Evde ya da okuldaki bir bahçenin, bireyin sosyal ve biyolojik ilişkileri gözlemleyebileceği minik bir ekosistem olduğunu düşünerek, her bir bitkinin farklı bir toprağa ihtiyaç duyduğunu gözlemleyebileceği, beş duyularıyla yaptığı gözlemleri her gün ilk dersin 5 dakikasında paylaştığı, olanaklar çerçevesince resimlediği belki fotoğrafladığı bir okulu yaşatmak çok da zor olmayabilir belki. Hızlı tüketim, tüket/at kültürüne karşı da çocukların emek vererek tekrar tekrar kullanabilecekleri kalıcı ürünlerini geliştirmelerini sağlayabiliriz. Hikayeleri masalları onlarla kurgulayabiliriz. Kendi eğitim araçlarını üretebilirler böylelikle. Hepimiz, evimizin bahçesinde bir kompost kurup çocuğumuzla, apartmandaki, mahallemizdeki insanlarla başlayabiliriz. Ya da bahçemizi, okul öğrencilerinin haftada bir gelerek incelemesine olanak sağlayabiliriz. Belki bu ve pek çok farklı yolla kendi ürününü yetiştirmeyi çok iyi bilen Anadolu insanını unutmamayı da başarırız.

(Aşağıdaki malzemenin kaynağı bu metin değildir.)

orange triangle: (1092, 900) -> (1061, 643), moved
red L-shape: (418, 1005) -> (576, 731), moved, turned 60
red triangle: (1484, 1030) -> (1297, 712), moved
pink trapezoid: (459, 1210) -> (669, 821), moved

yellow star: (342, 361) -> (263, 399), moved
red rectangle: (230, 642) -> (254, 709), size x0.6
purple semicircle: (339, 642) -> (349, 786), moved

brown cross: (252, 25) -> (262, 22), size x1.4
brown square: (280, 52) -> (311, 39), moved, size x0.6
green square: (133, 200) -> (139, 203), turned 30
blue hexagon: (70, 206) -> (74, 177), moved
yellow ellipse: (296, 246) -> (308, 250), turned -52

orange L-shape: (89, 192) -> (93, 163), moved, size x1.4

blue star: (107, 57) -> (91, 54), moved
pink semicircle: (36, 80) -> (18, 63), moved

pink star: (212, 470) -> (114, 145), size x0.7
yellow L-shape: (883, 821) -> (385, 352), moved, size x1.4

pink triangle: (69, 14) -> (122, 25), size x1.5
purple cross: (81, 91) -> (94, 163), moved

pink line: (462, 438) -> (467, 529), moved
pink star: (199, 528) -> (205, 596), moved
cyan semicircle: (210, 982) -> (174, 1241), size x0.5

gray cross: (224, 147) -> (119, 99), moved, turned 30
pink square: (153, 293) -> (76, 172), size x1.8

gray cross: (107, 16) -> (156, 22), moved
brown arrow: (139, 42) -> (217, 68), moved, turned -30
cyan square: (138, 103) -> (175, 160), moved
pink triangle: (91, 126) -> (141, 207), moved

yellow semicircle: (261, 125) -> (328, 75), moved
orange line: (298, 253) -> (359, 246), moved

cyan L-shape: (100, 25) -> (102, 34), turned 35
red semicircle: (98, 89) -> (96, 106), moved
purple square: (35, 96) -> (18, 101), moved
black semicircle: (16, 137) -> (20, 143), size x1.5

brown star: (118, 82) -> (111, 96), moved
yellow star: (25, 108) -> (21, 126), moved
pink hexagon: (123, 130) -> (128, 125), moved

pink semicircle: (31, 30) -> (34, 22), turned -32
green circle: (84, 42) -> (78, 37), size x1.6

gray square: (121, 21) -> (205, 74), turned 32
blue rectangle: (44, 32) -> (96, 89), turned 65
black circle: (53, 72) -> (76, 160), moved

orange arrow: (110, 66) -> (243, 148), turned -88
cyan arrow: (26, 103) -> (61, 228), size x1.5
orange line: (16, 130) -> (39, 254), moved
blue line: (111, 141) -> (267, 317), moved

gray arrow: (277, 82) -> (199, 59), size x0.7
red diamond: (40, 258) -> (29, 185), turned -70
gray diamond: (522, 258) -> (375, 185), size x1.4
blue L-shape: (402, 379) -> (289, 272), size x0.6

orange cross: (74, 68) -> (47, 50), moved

Freire’nin dediği gibi, eğitim politiktir. Yukarıda gördüğümüz doğayla öğrenme sürecine giren her okul sanırız ki duyarsız, donuk, eleştirel düşünceden uzak bireyler oluşturmak adına bu zor yola bir anlamda girmemişlerdir. Kimimiz için bir hayali denemişler ve gerçekleştirmişler.
Eğitim, sadece eğitimcilerin işi olmamalı Bunu yeterince denedik sanırım… Eğitim, hayalleri ve umutları olan bireylerin olmalı. Belki de ancak bu yolla ötekine saygı duyan, farklı kimlikleriyle varolmayı başaran, savaş haberlerini izlerken duyarsızlaşmayan bir özgür topluma dönüşebiliriz.
KAYNAKÇA
Freire, P. (1995). Ezilenlerin Pedagojisi, D.Hattaoğlu ve E. Özbek (çev.), İstanbul: Ayrıntı Yayınları.
Kyburz-Graber,R., Halder, U., Hügli, A. ve Ritte, M. (2001). Umweltbildung im 20.Jahrhundert: Anfange, Gegenwartsprobleme,Perspektiven,Waxmann,Munich, 2.
Margarete R.H. (1986). Learning About Ecology Through Contact With Vegetation, Ecology in Education, Monica Hale (ed.). Great Britain: Cambridge University Press.
World Wildlife Fund (WWF), (1994). Windows on the Wild: Results of a National Biodiversity Education Survey.Washington, D.C.